Strapping a real glass lens onto a smartphone is one of those ideas that refuses to die, and Moment has just given its mobile optics line its biggest overhaul yet. The T-Series Mobile II range has been rebuilt from the ground up — more glass elements, sharper output, and what Moment likes to call more “character.” Translation: each lens is supposed to change how an image feels, not just how wide the frame is.
The headline act is the brand-new SuperTele 240mm, the longest optic Moment has ever produced. This one is unusual. It isn’t a clip-on telephoto for any old phone — it was designed specifically to sit over modern periscope-style telephoto cameras. That means it will not play nice with a 1x main camera at all. Compatibility is limited to the telephoto lenses on the iPhone 15 Pro Max, iPhone 16 Pro, iPhone 16 Pro Max, iPhone 17 Pro, and iPhone 17 Pro Max.
The pitch is straightforward physics. Where digital zoom simply crops and softens, the 240mm uses cinema-grade optical glass to hold detail at distance and deliver the natural compression a long lens brings — distant layers stack up, subjects lift off the background, and the whole frame takes on that flattened, cinematic look you can’t fake in software. Build quality matches the ambition: CNC-machined aluminum, a blackened interior to keep stray reflections down, and a thread that accepts standard 67mm filters.
The 240mm doesn’t travel alone. Moment refreshed the rest of the family too, with the Tele 58mm II, Wide 16mm II, Fisheye 8mm II, Anamorphic 1.33x II, Anamorphic 1.55x II, Macro 10x II, and Macro 75mm II. Each leans into its own personality — the warm flares of the Gold42 anamorphics, the reach of the SuperTele, the immersive bend of the Fisheye II, or the squeeze of the Tele II.

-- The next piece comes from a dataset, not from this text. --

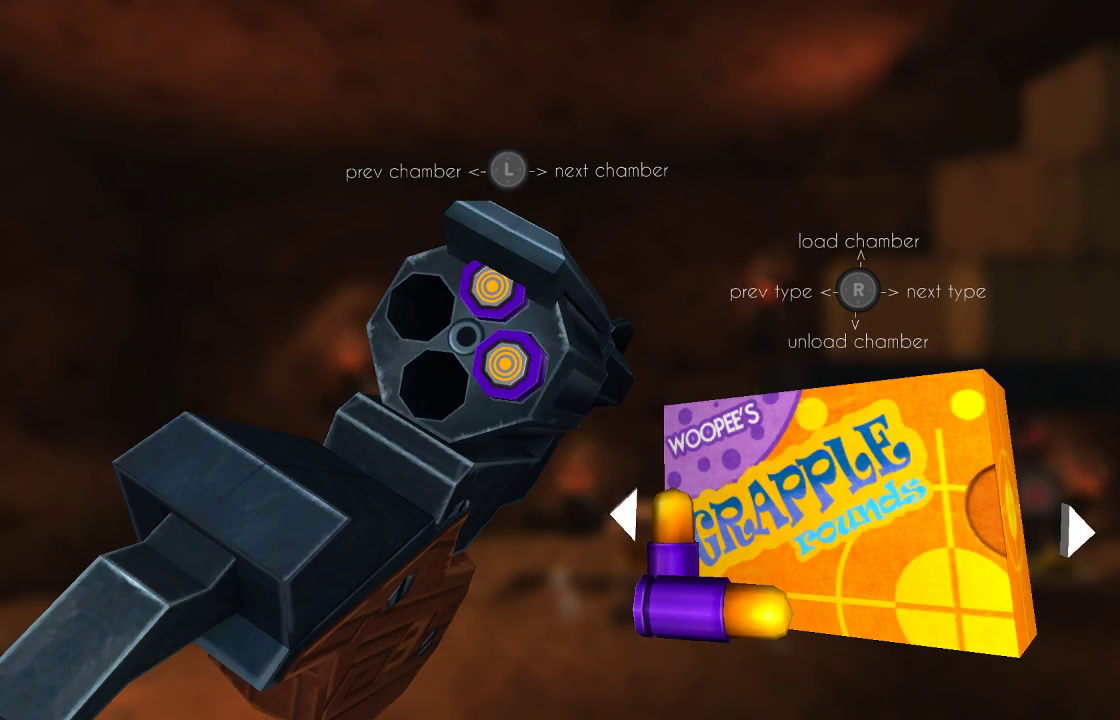
{"buttons": [], "left_stick": "center", "right_stick": "center", "events": [[33, "left_stick", "right"], [100, "right_stick", "up"], [133, "left_stick", "center"], [200, "right_stick", "center"], [267, "left_stick", "right"], [333, "right_stick", "up"], [400, "left_stick", "center"], [433, "right_stick", "center"]]}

There is, as ever, a catch worth knowing about. Moment lenses rely on the proprietary Moment Bayonet Mount, so they only attach to dedicated Moment phone cases. The good news is those cases aren’t punishing — they range from $45 to $55 depending on your iPhone model.
As for the lenses themselves:
- All lenses cost $150 each
- The lone exception is the Anamorphic 1.55x at $200
- Choosing between Natural, Gold Flare, and Blue Flare finishes does not change the price
The T-Series Mobile II lenses went on sale through Moment on June 25, 2026, and are available now. For periscope owners who’ve been waiting for genuine optical reach instead of mushy digital crops, the 240mm is the most interesting smartphone lens to land in a while.